◆ **AIM OF THE EXERCISE**
Copy out the data below line for line, without alteration, omitting the pictures.

◆ **MATERIAL SUPPLIED**
=======

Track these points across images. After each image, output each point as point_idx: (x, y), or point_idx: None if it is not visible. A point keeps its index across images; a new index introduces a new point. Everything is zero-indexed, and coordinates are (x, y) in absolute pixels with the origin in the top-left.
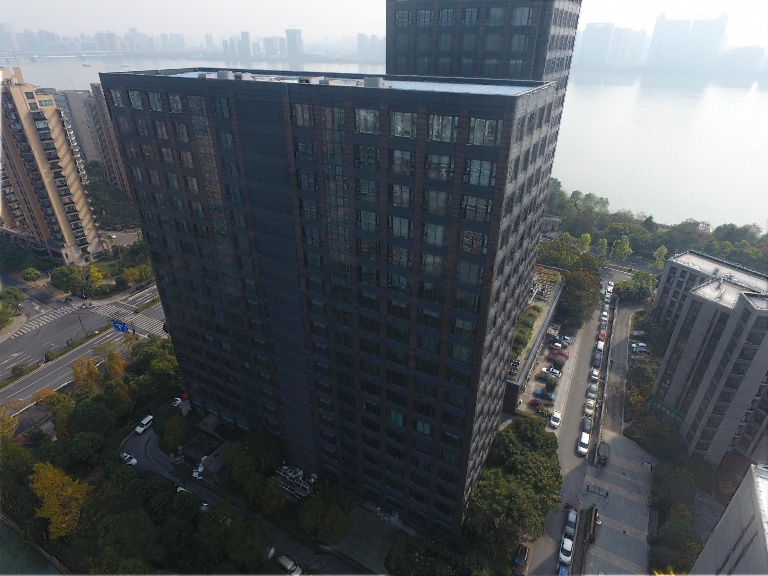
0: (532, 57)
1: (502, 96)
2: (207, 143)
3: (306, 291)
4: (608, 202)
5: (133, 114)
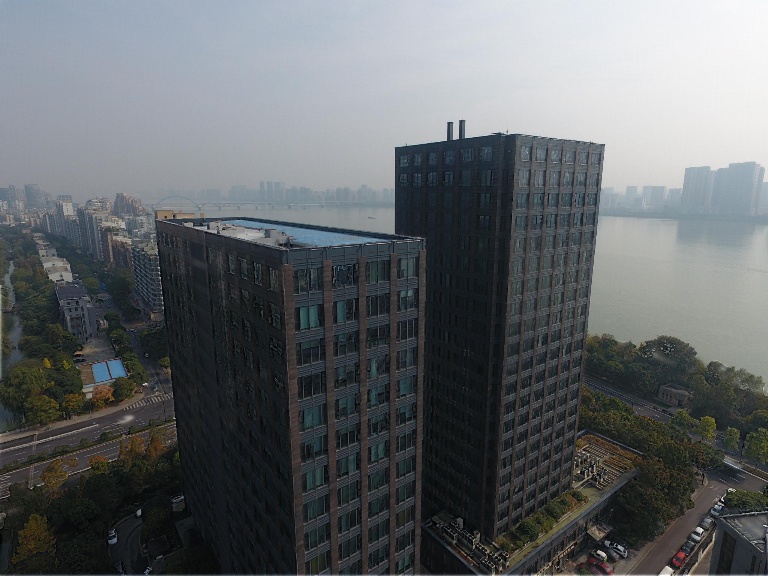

=======

◆ **SOLUTION TO THIS TASK**
Track these points across images. After each image, output each point as point_idx: (x, y), or point_idx: None if it is not visible. A point keeps its index across images; a new index introduces a new point. Everything is zero-indexed, and coordinates are (x, y) in absolute pixels with the origin in the top-left.
0: (532, 57)
1: (502, 96)
2: (207, 143)
3: (306, 291)
4: (608, 202)
5: (133, 114)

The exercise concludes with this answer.